Task directions:
Where the records below show the word "href" in a line, please copy that line.

The input:
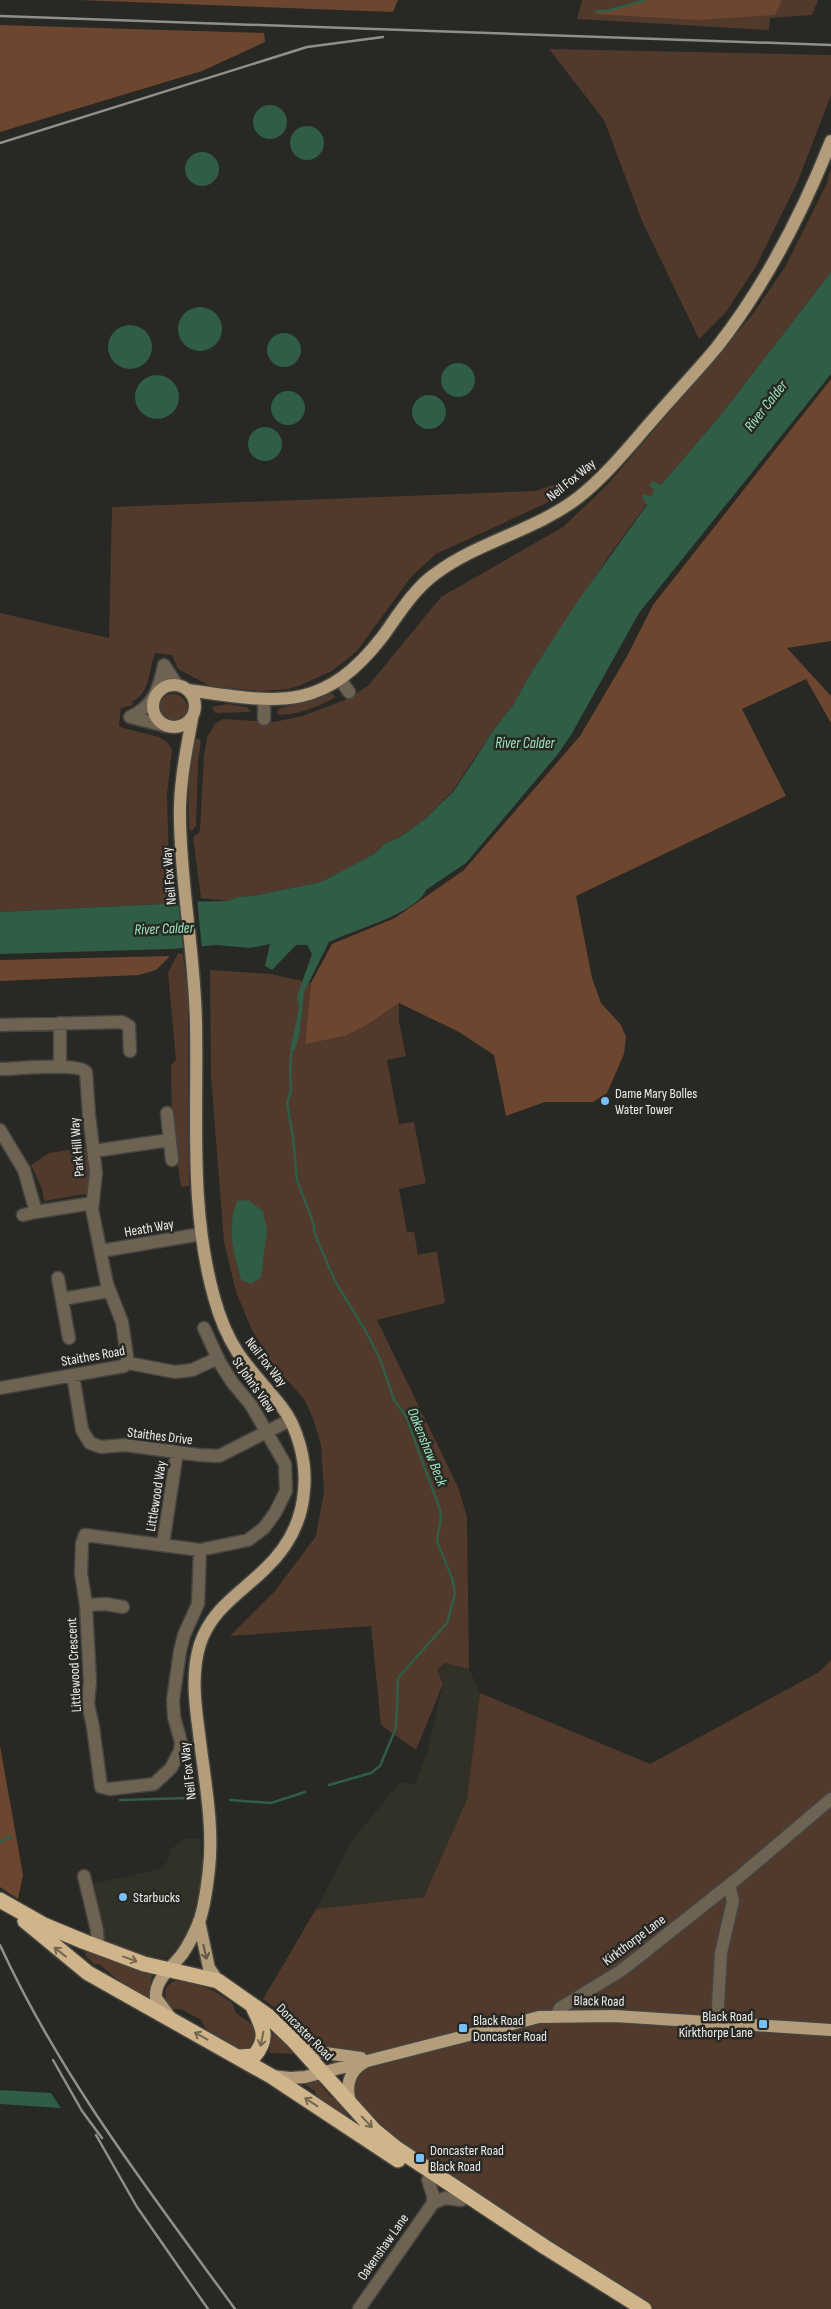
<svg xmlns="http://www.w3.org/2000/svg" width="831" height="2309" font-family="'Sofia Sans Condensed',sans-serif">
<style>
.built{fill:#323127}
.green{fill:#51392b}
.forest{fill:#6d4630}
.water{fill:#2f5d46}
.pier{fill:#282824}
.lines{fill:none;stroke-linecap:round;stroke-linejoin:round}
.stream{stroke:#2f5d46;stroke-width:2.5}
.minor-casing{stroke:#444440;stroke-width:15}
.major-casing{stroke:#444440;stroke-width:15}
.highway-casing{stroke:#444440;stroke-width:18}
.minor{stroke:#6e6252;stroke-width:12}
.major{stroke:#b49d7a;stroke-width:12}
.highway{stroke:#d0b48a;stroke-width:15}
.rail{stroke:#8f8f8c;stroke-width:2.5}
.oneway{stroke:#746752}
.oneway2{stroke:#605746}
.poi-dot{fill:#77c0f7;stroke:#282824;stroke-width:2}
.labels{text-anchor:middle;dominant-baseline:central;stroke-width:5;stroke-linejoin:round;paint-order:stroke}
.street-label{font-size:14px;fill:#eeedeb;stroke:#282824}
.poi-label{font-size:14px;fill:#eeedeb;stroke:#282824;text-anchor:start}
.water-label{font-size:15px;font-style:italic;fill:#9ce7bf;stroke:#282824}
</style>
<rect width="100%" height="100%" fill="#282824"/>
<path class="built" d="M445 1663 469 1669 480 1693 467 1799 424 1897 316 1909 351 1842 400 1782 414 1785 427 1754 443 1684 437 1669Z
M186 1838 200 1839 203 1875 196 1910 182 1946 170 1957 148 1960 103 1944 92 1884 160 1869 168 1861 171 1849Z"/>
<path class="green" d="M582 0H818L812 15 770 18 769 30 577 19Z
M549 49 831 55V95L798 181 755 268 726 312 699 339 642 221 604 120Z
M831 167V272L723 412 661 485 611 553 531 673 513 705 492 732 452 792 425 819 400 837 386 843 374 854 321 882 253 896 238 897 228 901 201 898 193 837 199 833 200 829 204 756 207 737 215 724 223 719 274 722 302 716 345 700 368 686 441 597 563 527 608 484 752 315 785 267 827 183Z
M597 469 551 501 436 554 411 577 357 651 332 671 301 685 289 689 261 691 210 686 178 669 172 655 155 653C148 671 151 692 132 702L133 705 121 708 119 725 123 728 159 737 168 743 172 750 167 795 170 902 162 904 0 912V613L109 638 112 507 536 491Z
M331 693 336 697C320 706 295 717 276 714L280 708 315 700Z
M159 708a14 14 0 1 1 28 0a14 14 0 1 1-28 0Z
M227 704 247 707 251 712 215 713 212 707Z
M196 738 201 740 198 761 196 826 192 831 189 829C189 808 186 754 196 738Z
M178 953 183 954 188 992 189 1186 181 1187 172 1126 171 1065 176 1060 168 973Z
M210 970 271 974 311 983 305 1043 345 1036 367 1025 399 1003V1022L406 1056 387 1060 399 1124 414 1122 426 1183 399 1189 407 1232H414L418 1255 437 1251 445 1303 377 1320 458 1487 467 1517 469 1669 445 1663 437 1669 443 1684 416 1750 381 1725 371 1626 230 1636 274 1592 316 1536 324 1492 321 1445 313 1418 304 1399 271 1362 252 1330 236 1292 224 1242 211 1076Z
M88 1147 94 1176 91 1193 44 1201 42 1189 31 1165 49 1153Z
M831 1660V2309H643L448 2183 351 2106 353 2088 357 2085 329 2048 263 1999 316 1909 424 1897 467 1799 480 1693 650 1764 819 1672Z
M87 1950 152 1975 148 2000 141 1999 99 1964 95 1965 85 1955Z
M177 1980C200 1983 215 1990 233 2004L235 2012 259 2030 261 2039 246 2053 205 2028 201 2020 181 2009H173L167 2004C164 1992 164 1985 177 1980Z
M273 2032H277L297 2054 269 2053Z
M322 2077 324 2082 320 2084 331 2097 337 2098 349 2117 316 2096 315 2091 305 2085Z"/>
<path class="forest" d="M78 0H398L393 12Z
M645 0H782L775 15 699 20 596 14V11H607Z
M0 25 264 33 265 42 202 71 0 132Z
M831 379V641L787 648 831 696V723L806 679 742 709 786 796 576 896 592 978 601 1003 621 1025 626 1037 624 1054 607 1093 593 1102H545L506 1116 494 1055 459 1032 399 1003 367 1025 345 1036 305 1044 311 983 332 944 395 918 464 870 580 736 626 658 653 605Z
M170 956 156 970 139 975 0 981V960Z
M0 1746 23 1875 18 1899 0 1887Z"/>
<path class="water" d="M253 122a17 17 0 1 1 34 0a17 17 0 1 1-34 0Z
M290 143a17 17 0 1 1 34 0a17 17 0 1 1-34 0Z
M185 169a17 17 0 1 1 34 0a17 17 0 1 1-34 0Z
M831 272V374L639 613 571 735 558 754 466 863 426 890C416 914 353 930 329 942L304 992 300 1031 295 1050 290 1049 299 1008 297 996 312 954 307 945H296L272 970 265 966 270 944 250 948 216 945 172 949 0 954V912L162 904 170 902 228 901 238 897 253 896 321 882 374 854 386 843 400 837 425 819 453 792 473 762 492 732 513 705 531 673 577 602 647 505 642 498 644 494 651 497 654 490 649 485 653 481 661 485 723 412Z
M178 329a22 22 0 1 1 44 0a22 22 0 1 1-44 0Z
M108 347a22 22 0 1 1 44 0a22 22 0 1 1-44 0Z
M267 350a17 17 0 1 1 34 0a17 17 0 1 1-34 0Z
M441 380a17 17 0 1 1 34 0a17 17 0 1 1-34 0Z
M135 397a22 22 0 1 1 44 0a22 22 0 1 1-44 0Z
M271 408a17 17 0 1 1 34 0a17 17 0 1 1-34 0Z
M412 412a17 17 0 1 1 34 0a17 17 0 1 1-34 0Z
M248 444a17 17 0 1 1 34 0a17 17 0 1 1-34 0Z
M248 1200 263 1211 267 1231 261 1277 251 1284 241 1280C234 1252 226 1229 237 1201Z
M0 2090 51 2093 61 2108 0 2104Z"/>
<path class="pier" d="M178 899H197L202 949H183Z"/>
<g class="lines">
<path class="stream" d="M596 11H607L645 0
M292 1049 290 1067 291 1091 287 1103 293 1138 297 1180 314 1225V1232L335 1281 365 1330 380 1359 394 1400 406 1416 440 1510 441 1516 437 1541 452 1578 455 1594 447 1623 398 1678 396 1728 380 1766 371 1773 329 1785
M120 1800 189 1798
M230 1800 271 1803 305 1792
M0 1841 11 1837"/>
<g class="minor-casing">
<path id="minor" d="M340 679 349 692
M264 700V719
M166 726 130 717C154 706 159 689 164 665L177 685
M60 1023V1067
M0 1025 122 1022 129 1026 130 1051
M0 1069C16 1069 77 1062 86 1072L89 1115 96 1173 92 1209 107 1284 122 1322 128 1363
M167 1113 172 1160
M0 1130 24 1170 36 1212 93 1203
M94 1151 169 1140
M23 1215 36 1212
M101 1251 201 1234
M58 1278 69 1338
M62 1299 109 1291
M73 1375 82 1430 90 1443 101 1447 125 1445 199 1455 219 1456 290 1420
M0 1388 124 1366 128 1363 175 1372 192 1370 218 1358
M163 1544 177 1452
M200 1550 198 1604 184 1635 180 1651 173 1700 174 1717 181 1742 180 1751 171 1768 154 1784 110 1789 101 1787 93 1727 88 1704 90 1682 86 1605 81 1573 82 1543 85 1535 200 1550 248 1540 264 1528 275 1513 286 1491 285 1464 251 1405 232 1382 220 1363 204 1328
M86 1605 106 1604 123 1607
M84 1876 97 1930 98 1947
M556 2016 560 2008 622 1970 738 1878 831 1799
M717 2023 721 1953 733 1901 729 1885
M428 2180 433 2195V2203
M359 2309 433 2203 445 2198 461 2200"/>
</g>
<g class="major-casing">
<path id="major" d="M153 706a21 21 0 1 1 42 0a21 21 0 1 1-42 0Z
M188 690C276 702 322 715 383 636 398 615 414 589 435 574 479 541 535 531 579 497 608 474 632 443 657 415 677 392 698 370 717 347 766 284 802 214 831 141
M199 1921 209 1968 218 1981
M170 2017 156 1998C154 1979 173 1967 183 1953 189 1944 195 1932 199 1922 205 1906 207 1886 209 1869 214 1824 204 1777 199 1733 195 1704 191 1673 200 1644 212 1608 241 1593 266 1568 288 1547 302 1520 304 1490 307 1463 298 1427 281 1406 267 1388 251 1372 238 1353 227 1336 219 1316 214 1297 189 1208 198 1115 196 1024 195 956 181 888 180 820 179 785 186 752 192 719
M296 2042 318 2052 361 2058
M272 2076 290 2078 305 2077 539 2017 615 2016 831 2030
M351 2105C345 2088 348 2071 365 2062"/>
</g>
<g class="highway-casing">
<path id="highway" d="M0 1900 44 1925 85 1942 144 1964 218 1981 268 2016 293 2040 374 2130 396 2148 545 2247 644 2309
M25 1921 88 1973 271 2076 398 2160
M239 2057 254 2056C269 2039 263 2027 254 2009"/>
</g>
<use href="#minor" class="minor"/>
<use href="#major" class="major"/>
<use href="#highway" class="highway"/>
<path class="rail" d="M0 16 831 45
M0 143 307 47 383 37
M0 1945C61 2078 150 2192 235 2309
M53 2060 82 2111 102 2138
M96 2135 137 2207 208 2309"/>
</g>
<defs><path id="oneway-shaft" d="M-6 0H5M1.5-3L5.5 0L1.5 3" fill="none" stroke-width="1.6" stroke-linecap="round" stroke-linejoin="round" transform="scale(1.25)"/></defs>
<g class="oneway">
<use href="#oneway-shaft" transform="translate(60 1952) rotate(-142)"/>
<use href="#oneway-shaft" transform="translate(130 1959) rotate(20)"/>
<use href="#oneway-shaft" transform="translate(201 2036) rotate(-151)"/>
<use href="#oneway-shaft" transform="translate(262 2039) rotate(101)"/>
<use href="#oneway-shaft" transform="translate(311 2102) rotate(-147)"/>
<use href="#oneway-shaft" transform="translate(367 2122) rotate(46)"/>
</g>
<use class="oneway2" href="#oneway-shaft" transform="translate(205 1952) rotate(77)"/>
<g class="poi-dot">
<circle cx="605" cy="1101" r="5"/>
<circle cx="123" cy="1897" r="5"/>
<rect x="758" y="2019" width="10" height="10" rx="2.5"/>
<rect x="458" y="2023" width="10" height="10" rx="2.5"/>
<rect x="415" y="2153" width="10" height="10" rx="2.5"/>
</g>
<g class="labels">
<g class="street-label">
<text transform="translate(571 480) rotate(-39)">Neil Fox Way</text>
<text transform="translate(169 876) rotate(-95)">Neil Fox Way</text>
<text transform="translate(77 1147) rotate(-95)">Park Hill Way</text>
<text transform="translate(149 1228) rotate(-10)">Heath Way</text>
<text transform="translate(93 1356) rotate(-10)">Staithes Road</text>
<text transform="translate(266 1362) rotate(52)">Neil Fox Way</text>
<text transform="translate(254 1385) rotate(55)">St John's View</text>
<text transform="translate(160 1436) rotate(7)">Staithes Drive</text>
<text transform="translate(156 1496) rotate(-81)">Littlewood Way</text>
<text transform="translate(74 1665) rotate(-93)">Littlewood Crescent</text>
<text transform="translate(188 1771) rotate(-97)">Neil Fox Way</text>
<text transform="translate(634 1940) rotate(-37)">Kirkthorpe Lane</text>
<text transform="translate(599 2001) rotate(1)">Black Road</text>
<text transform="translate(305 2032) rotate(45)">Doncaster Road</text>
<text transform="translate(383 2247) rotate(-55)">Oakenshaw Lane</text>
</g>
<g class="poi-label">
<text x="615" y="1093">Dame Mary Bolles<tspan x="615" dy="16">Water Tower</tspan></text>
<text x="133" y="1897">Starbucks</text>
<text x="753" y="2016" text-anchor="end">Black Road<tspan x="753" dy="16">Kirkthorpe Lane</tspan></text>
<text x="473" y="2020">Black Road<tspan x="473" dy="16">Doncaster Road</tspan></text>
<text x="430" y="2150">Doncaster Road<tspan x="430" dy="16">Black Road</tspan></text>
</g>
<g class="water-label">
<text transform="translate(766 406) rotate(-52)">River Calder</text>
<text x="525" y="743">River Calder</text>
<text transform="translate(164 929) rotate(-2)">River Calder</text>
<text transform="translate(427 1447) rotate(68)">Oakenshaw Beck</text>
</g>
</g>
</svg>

Task result:
<use href="#minor" class="minor"/>
<use href="#major" class="major"/>
<use href="#highway" class="highway"/>
<use href="#oneway-shaft" transform="translate(60 1952) rotate(-142)"/>
<use href="#oneway-shaft" transform="translate(130 1959) rotate(20)"/>
<use href="#oneway-shaft" transform="translate(201 2036) rotate(-151)"/>
<use href="#oneway-shaft" transform="translate(262 2039) rotate(101)"/>
<use href="#oneway-shaft" transform="translate(311 2102) rotate(-147)"/>
<use href="#oneway-shaft" transform="translate(367 2122) rotate(46)"/>
<use class="oneway2" href="#oneway-shaft" transform="translate(205 1952) rotate(77)"/>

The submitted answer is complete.